>>>>>

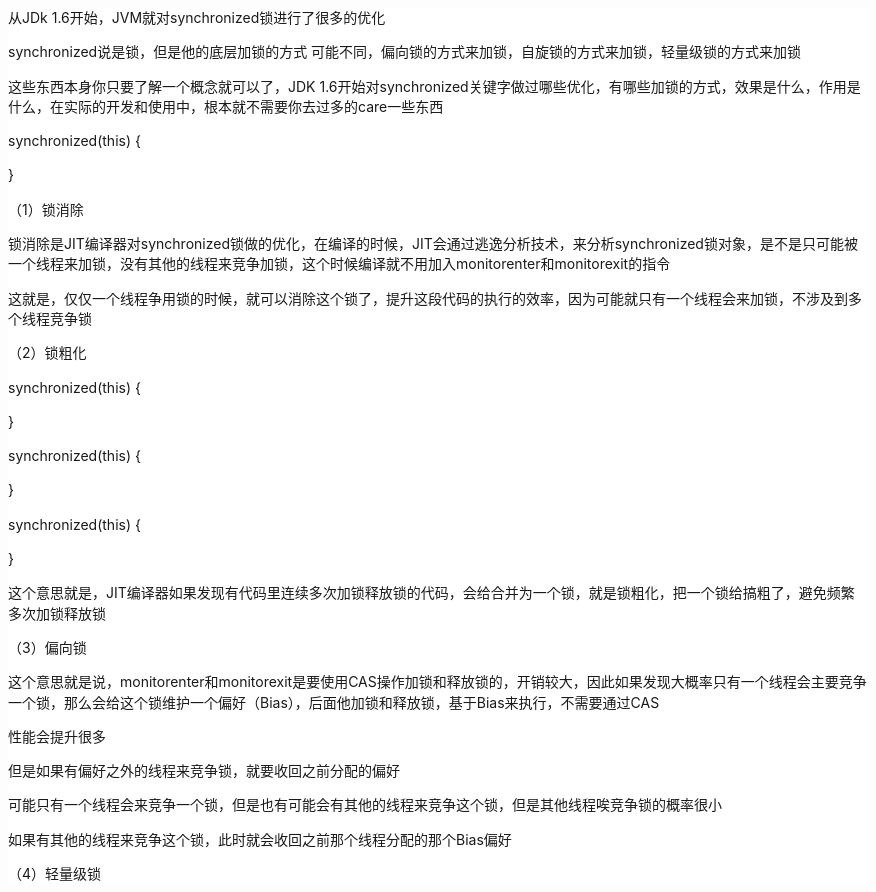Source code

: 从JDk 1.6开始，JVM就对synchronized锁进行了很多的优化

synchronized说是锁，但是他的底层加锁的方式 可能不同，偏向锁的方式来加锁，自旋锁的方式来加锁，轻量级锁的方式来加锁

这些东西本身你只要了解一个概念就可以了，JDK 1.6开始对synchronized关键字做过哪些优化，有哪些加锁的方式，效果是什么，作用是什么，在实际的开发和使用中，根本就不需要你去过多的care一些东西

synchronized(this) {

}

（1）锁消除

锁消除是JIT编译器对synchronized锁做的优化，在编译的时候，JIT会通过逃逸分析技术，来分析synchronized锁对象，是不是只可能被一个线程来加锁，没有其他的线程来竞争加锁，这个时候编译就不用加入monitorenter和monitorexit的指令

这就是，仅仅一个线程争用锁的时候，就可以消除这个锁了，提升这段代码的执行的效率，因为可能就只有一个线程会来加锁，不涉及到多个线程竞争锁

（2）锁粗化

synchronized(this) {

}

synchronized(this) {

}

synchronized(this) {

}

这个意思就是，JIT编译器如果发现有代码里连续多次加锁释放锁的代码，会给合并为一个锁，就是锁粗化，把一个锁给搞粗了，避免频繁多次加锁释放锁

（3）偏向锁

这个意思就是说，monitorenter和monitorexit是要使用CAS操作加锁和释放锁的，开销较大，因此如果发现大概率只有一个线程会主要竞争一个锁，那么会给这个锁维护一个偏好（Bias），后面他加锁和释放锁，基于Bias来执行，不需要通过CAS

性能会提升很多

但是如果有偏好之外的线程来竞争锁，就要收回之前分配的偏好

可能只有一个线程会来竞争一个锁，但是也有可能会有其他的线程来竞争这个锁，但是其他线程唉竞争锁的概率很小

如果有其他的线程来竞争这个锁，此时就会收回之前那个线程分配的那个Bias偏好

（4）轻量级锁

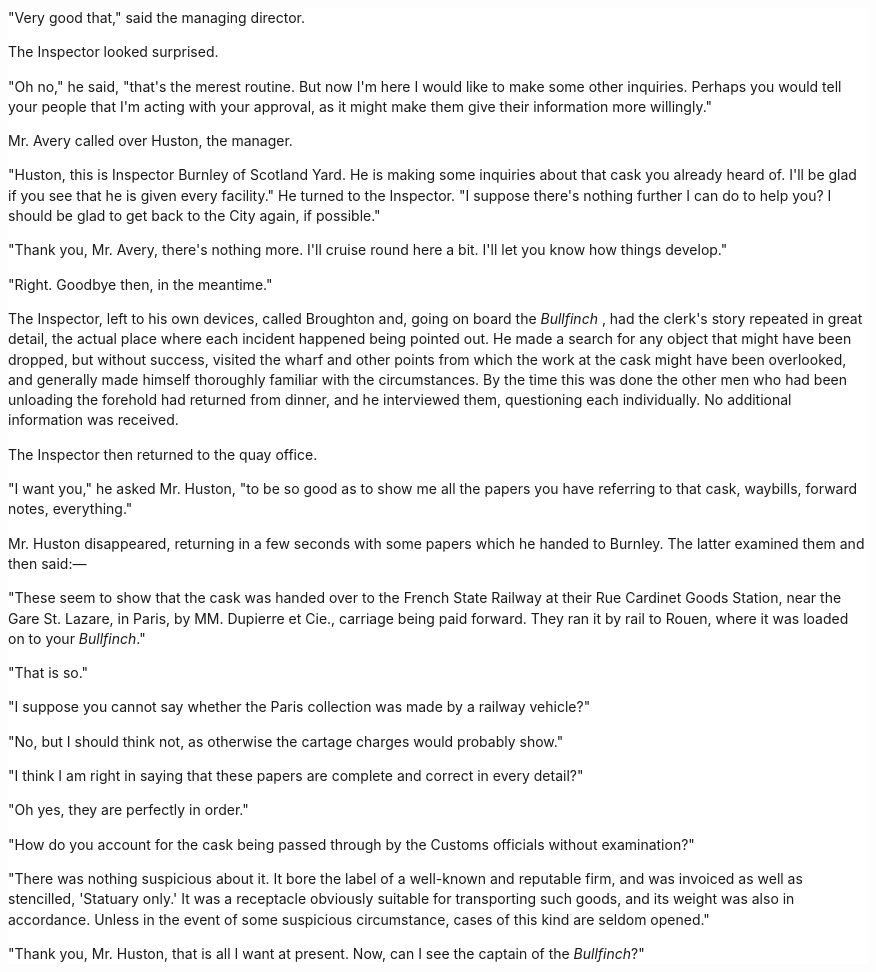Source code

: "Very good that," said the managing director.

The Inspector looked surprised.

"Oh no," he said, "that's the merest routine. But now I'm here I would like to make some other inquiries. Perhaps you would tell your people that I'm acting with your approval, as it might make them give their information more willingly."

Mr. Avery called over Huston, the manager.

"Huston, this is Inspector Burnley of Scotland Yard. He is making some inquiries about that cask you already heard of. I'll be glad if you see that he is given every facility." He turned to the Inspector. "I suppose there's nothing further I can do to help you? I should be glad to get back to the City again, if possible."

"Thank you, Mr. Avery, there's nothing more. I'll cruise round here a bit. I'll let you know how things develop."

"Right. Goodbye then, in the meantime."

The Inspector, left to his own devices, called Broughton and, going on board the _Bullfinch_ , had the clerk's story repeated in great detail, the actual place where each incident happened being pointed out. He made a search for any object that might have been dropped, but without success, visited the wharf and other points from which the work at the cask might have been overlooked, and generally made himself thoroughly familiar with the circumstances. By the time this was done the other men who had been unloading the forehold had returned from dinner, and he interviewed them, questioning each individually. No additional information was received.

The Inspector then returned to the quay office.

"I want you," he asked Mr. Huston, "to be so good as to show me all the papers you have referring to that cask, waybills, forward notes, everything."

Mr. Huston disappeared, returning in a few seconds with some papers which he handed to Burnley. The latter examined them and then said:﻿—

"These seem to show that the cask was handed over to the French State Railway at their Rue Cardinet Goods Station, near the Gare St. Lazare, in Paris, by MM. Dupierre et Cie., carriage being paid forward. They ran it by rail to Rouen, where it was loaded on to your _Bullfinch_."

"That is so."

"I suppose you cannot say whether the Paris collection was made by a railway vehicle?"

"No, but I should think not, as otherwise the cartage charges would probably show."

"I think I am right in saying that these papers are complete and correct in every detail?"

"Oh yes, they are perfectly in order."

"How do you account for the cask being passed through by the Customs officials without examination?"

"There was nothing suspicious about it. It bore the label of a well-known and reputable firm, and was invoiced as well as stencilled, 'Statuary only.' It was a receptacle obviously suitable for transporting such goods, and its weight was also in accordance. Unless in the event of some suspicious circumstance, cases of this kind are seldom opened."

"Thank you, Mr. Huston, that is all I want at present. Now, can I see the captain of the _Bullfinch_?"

<<<<<

=== TASK ITEM ===
Look through the material above for the word "suppose" and copy every line that has it.

=== RESPONSE TO THIS EXERCISE ===
"Huston, this is Inspector Burnley of Scotland Yard. He is making some inquiries about that cask you already heard of. I'll be glad if you see that he is given every facility." He turned to the Inspector. "I suppose there's nothing further I can do to help you? I should be glad to get back to the City again, if possible."
"I suppose you cannot say whether the Paris collection was made by a railway vehicle?"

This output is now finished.